Shufeng Kong, Dan Guevarra, Carla P. Gomes, John M. Gregoire. "[Materials Representation and Transfer Learning for Multi-Property Prediction](https://arxiv.org/abs/2106.02225)." arXiv:2106.02225 (2021).

We introduce the Hierarchical Correlation Learning for Multi-property Prediction framework (H-CLMP, pronounced H-CLAMP) that seamlessly integrates (i) prediction using only a material's composition, (ii) learning and exploitation of correlations among target properties in multi-target regression, and (iii) leveraging training data from tangential domains via generative transfer learning. The model is demonstrated for prediction of spectral optical absorption of complex metal oxides spanning 69 3-cation metal oxide composition spaces. H-CLMP accurately predicts non-linear composition-property relationships in composition spaces for which no training data is available, which broadens the purview of machine learning to the discovery of materials with exceptional properties. This achievement results from the principled integration of latent embedding learning, property correlation learning, generative transfer learning, and attention models. The best performance is obtained using H-CLMP with Transfer learning (H-CLMP(T)) wherein a generative adversarial network is trained on computational density of states data and deployed in the target domain to augment prediction of optical absorption from composition. H-CLMP(T) aggregates multiple knowledge sources with a framework that is well-suited for multi-target regression across the physical sciences.

## DOS dataset

The DOS dataset was collected from the [Materials Project](https://materialsproject.org/).

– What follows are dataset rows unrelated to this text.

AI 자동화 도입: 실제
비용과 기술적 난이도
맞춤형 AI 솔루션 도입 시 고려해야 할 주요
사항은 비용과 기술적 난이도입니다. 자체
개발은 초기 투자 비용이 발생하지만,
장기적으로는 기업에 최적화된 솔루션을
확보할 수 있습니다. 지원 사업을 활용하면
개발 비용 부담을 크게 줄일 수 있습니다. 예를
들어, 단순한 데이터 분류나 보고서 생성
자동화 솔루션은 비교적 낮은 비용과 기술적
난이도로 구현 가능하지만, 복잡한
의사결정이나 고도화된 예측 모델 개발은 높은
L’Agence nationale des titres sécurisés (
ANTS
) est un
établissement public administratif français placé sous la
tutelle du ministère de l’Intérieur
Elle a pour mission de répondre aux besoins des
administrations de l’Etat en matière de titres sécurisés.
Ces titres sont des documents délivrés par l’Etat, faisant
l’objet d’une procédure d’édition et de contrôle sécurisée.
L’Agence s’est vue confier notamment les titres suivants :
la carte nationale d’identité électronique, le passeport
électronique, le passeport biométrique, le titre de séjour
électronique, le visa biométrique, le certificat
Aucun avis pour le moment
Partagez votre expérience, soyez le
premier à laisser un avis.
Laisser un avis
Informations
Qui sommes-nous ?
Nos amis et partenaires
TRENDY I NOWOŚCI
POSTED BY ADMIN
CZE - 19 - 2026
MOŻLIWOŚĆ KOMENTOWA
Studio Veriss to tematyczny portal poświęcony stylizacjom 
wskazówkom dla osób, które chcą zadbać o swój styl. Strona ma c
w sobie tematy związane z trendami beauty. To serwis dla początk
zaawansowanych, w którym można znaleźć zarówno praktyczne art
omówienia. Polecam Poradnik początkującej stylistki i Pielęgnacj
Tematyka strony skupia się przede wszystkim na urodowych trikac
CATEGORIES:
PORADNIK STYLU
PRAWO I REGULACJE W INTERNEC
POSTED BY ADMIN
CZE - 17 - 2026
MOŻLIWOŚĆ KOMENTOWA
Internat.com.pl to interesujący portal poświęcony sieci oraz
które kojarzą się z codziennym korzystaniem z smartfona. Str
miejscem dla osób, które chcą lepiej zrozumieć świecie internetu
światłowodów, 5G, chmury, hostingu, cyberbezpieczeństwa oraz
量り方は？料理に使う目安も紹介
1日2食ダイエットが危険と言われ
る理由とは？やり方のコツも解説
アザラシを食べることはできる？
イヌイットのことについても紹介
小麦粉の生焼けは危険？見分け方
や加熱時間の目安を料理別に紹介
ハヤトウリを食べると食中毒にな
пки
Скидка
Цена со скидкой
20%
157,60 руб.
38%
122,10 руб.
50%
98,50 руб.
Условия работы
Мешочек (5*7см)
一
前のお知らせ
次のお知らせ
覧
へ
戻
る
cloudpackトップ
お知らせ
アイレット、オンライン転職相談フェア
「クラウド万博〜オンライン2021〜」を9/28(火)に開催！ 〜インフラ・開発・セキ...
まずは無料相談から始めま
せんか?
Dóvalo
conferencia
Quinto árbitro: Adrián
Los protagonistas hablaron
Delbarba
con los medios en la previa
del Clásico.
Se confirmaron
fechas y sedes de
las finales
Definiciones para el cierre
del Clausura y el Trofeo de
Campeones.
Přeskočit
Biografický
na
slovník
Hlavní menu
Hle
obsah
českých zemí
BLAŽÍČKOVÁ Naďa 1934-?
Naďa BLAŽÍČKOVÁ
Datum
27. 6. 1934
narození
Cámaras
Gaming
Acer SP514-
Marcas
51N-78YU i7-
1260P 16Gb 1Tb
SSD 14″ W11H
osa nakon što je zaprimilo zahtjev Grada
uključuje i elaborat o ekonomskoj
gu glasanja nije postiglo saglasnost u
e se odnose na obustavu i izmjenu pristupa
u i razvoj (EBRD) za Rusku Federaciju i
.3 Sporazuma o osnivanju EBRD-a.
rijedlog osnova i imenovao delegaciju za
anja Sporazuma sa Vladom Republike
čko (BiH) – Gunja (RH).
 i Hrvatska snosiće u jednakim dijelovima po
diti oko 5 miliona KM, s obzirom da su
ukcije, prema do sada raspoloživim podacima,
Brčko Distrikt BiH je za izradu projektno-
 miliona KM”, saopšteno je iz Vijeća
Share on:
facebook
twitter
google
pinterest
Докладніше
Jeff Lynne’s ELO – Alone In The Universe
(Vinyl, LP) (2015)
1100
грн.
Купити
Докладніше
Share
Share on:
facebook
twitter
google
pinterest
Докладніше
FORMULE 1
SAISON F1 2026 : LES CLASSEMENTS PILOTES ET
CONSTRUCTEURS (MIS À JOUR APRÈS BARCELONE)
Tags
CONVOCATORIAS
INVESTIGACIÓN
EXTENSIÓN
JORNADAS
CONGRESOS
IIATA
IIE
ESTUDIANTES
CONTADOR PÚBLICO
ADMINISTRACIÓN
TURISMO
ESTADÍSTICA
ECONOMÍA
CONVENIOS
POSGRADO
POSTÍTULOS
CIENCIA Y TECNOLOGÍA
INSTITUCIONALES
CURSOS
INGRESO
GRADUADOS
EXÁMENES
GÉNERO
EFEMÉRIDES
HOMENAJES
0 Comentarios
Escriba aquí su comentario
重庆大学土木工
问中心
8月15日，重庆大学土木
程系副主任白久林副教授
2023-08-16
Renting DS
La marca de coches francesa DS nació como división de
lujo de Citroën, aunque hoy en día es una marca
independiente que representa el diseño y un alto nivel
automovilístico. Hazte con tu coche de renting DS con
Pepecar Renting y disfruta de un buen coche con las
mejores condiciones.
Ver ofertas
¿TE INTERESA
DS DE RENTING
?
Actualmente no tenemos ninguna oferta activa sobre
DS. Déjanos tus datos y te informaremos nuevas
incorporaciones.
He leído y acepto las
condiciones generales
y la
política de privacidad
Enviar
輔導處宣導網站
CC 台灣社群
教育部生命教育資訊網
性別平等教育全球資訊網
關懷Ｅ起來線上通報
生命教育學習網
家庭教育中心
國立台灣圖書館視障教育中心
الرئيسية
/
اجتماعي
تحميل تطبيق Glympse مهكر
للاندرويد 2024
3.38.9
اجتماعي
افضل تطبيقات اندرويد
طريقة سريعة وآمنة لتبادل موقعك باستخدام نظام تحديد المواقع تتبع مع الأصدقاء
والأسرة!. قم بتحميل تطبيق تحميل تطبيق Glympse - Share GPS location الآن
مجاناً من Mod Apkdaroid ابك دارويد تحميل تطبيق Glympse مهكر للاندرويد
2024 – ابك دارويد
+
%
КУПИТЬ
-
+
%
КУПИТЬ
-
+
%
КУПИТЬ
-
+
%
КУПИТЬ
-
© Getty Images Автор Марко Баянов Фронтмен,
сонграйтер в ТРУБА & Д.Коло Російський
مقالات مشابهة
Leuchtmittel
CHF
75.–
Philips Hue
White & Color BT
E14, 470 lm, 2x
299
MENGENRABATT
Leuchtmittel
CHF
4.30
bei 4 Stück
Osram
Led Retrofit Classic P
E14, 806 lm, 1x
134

## Spectral optical absorption dataset

Our spectral optical absorption dataset was released through in the [CaltechDATA repository](https://data.caltech.edu/records/1878), DOI: <https://doi.org/10.22002/D1.1878>.

## Preprocessed dataset

This preprocessed dataset is for H-CLMP. We generated a dict file that combines the generated DOS features and spectral optical absorption properties via the compounds' elemental compositions.